Laut diesjähriger Aussage von Bundespräsident Steinmeier bedeute Wohnen in der angestammten Umgebung soziales Umfeld, die Kita und die Schule für die Kinder, Freunde und Familie, die Stammkneipe und den Italiener um die Ecke, einen hoffentlich kurzen Weg zur Arbeit und Heimat. „Es darf nicht so weit kommen, dass ganze Bevölkerungsgruppen sich keine Wohnung mehr in ihrer Heimatstadt leisten können, dass die hier aufgewachsenen Kinder, wenn sie eine Familie gründen wollen, ihre Heimat verlassen müssen, weil sie sich als Berufsanfänger keine Wohnung leisten können“, unterstrich der Sozialdemokrat.

Glücklicherweise sei, so König weiter, die Stadt Kronberg Eigentümerin zweier größerer, zusammenhängender Flächen (,,Altkönigblick“ und Bahnhof/Baufeld V‘), des Weiteren biete der Kapitalmarkt derzeit äußerst günstige Konditionen für die Finanzierung von Baumaßnahmen. Diese Voraussetzungen ermöglichten es der Stadt, auf diesen städtischen Flächen kostengünstigen Wohnraum zu schaffen.
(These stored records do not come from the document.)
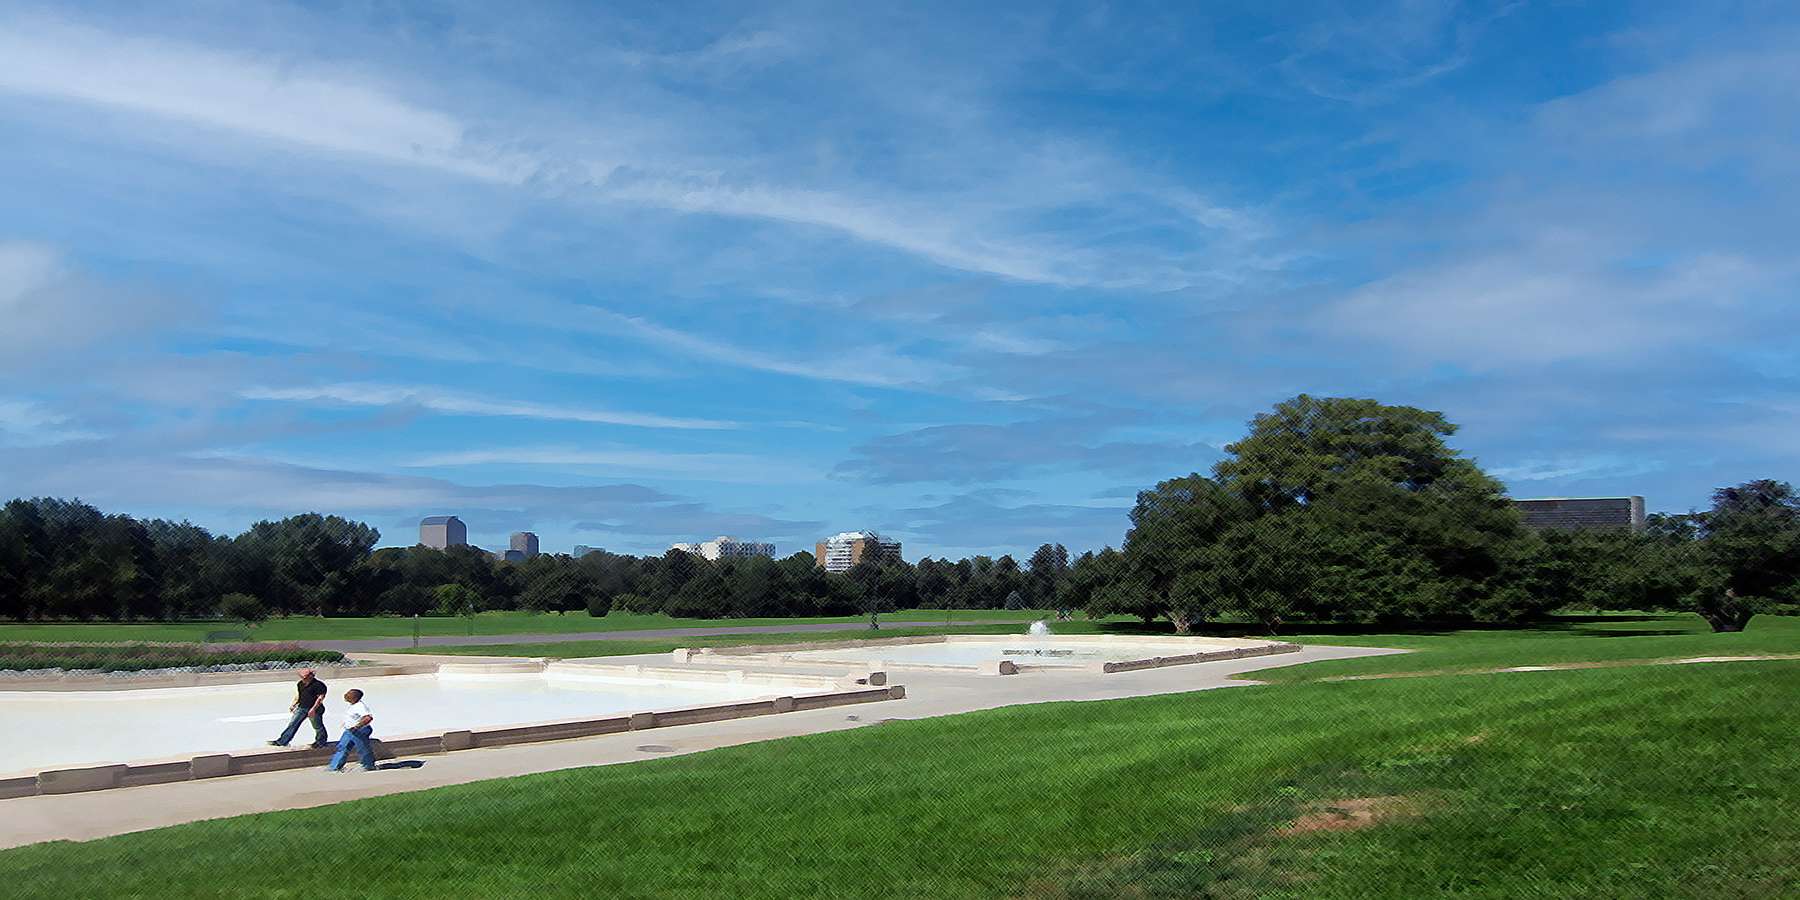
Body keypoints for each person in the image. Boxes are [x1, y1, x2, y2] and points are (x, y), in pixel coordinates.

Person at [268, 669, 328, 749]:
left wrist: (313, 709)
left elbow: (320, 698)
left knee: (317, 726)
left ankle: (321, 742)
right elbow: (299, 695)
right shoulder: (300, 684)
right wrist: (294, 704)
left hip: (315, 709)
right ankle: (282, 741)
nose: (303, 679)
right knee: (293, 724)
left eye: (305, 677)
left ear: (311, 676)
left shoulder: (319, 685)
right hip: (302, 707)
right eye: (302, 677)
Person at [326, 688, 377, 772]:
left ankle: (368, 765)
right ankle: (335, 766)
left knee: (362, 748)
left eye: (349, 694)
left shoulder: (360, 706)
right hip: (349, 731)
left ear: (355, 697)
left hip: (359, 731)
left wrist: (357, 726)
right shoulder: (353, 706)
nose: (346, 695)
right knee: (342, 747)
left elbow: (368, 718)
Zudem entspreche es nachhaltigem Umgang mit städtischem Vermögen, solche Flächen nicht zu verkaufen, sondern langfristig in städtischem Eigentum zu halten und selbst zu bewirtschaften. Auf diese Weise habe die Stadt Kronberg die Möglichkeit, langfristig Einfluss auf den Wohnungsmarkt in der Stadt zu nehmen. Das hatte auch der Erste Stadtrat Robert Siedler (parteilos) kurz nach seinem Amtsantritt vor zwei Jahren als elementares Anliegen formuliert.

Geeignete Rechtsform

Der Eigenbetrieb stellt laut Bündnis90/Die Grünen, FDP, SPD und der Unabhängigen Bürgergemeinschaft die geeignete Rechtsform für ein städtischen Wohnungsbauunternehmen dar. Einerseits handele es sich hierbei um ein wirtschaftliches Unternehmen in städtischer Hand, das rechtlich und steuerlich weitgehend unabhängig von der Stadt agiert. Andererseits stehe der Eigenbetrieb unter der politischen und haushalterischen Kontrolle der Stadt und der politischen Gremien. Ob und in welcher Form der zu gründende Eigenbetrieb die erforderlichen Dienstleistungen (Planung, Bauausführung, Vermietung, Verwaltung und Ähnliches) selbst erbringt oder durch Dritte erbringen lässt sowie die Frage, ob die bisher hierfür von der Stadt vorgehaltenen Kapazitäten mit dem Eigenbetrieb zusammengeführt werden sollen, sei im weiteren Prozess der Umsetzung zu entscheiden. Aus den Diskussionen im HFA ergab sich noch folgende Ergänzung: Der Magistrat wurde beauftragt zu prüfen, ob es sinnvoller ist, einen neuen Eigenbetrieb zu gründen oder die Stadtwerke um einen weiteren Betriebszweig zu erweitern.

Keine Klientelpolitik

Bündnis90/Die Grünen-Fraktionsvorsitzende Petra Fischer-Thöns erinnerte an die Verpflichtung der Stadtverordnetenversammlung und gewählten Vertreter, „für alle Bürger da zu sein und keine Klientelpolitik zu betreiben.“ Sie blickte 25 Jahre zurück, als die Wohnbau GmbH, die die Bauvorhaben in den Weidengärten und der Ernst-Moritz-Straße umsetzten, aufgelöst wurden. „Es war eine schlechte Entscheidung, die wir hätten niemals treffen sollen“, resümierte sie, denn „in den darauffolgenden 25 Jahren haben wir es versäumt, bezahlbaren Wohnraum und sozialen Wohnungsbau zu fördern. Und das rächt sich nun bitter!“ Es sei schon lange fünf nach zwölf. Umso größer ihre Freunde nach dem erfolgreichen Beschluss, dabei ging sie soweit, von einer „beginnenden neuen Zeitrechnung“ zu sprechen.